I've been meditating for 20 mins. per day since March and I've reached Access Concentration (and possibly further if the rather strange mood I felt whilst mediating in the Doctor's waiting room the other week is anything to do with meditating. Although it might just be me being tired having to get up early to make the appointment!) I've only been trying Daniel's noting method for about a week and prior to that I was simply following the breath, not actual Insight meditation. At first, similar to you, I didn't note the breath and whenever I noticed a sensation I noted it twice, eg. 'aching, aching' if my back was playing up. I then put all of attention there until it wasn't the centre of my attention then went back to the breath. 

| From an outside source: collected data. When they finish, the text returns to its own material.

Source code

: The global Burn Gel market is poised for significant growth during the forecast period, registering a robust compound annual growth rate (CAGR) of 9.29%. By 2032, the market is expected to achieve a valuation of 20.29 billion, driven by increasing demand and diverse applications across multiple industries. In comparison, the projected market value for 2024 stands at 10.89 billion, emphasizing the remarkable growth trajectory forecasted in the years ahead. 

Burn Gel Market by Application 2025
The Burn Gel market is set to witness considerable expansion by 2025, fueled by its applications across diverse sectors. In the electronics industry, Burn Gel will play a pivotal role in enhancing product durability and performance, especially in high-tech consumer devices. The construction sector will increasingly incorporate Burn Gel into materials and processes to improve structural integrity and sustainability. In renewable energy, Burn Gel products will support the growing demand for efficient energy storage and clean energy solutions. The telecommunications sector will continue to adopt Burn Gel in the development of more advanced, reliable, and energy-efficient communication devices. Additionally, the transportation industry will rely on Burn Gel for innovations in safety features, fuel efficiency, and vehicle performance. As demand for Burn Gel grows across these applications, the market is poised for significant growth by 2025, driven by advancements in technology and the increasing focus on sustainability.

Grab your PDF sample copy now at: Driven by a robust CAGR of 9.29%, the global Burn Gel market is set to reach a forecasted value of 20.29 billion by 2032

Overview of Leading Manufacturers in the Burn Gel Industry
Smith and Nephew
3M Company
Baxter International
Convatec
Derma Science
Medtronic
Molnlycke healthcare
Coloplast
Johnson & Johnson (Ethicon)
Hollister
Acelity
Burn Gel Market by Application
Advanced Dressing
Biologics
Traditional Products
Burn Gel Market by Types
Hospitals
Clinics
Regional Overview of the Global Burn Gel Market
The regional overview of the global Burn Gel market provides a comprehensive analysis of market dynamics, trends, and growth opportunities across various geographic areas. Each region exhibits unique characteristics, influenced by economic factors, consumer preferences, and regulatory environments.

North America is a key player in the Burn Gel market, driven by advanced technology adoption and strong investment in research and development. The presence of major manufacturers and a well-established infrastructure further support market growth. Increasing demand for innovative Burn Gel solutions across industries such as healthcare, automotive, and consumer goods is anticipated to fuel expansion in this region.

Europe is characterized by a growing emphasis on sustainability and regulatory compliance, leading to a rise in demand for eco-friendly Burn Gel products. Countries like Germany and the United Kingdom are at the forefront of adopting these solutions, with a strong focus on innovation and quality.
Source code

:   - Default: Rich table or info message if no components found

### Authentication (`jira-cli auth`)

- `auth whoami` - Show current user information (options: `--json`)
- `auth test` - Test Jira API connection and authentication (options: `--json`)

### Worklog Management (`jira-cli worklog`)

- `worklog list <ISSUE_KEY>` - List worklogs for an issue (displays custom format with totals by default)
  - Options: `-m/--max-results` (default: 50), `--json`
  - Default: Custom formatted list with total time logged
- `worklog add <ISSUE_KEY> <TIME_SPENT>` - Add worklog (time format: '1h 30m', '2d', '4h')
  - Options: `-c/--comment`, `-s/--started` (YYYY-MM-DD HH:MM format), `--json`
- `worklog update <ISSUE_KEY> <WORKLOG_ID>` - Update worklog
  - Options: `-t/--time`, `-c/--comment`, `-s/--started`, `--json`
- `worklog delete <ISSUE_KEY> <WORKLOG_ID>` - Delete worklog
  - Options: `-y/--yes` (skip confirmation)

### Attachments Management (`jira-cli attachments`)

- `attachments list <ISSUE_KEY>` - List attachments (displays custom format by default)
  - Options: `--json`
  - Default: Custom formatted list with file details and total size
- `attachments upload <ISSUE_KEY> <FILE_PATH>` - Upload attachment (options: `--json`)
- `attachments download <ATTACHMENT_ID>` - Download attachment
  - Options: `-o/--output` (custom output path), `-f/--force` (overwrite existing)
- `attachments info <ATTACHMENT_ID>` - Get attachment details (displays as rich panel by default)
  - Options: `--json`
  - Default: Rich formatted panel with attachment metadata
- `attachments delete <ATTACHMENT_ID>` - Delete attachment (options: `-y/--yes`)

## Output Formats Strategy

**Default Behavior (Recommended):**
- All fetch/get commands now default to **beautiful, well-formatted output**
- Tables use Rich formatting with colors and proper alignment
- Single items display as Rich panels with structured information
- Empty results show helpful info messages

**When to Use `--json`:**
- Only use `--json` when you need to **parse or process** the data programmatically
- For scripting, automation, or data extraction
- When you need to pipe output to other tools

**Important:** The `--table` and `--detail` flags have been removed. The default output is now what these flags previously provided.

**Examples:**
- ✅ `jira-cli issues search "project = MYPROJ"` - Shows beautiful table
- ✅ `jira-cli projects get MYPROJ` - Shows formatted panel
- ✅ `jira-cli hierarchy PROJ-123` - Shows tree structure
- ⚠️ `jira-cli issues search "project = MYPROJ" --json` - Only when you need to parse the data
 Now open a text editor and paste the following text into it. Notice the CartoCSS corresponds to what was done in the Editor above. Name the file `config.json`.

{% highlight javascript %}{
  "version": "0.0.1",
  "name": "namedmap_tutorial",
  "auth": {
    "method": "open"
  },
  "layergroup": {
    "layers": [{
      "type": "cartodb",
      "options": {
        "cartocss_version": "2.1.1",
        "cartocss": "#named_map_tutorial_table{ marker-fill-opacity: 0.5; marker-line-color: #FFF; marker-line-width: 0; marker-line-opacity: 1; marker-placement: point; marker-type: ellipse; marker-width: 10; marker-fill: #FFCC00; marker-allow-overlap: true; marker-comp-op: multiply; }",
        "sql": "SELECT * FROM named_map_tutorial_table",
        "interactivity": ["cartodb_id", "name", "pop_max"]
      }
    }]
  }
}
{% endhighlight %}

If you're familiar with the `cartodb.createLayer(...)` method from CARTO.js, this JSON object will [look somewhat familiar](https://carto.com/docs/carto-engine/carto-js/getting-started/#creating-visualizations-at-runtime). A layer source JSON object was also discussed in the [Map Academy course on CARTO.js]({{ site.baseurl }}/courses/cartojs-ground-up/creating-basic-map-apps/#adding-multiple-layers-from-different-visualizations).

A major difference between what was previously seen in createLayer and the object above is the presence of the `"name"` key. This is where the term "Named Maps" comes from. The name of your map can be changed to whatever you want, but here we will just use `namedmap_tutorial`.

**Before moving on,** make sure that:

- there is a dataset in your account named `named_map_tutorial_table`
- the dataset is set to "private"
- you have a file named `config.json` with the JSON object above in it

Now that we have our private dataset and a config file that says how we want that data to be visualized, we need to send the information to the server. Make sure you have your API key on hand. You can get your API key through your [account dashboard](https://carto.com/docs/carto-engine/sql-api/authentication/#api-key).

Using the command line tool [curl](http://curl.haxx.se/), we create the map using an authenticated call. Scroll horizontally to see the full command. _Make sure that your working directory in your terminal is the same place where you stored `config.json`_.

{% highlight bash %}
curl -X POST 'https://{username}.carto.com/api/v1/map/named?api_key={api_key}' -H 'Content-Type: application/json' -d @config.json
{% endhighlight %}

RE: Speed slowing down whilst noting
6/30/15 6:22 AM as a reply to Lee.
I'm really just implementing the suggestions from Daniel's book and those of "Practical Insight Meditation".  I also implement a number of concepts from other training; on the theme we're talking about now, is the priniciple of stepping down in technique if things aren't going exactly right. What that means is that if in a particular session, the focus on sensations is fragmented or I'm more easily distracted, I could easily step down to "rising/pausing/falling" or "which nostril am i feeling right this second" and work at that level. (that may not be the clearest thing I've ever written, feel free to ignore it if it's confusing).

Just Daniel's suggestion "How many sensations associated with the breath can you be aware of?" winds up being kind of deep and challenging. Certainly there's the movement of air in the nose, throat, and lungs (and there's a lot of detail there), there's also movements of your rib cage, the pressure that diaphragm movements make on your abdomen and other smaller movements. Then you get into whether what you're aware of is an actual sensation or just the mental construct, or an echo.

Every so often, re-read that section of MCTB, as you gain experience, you'll pick up more out of it.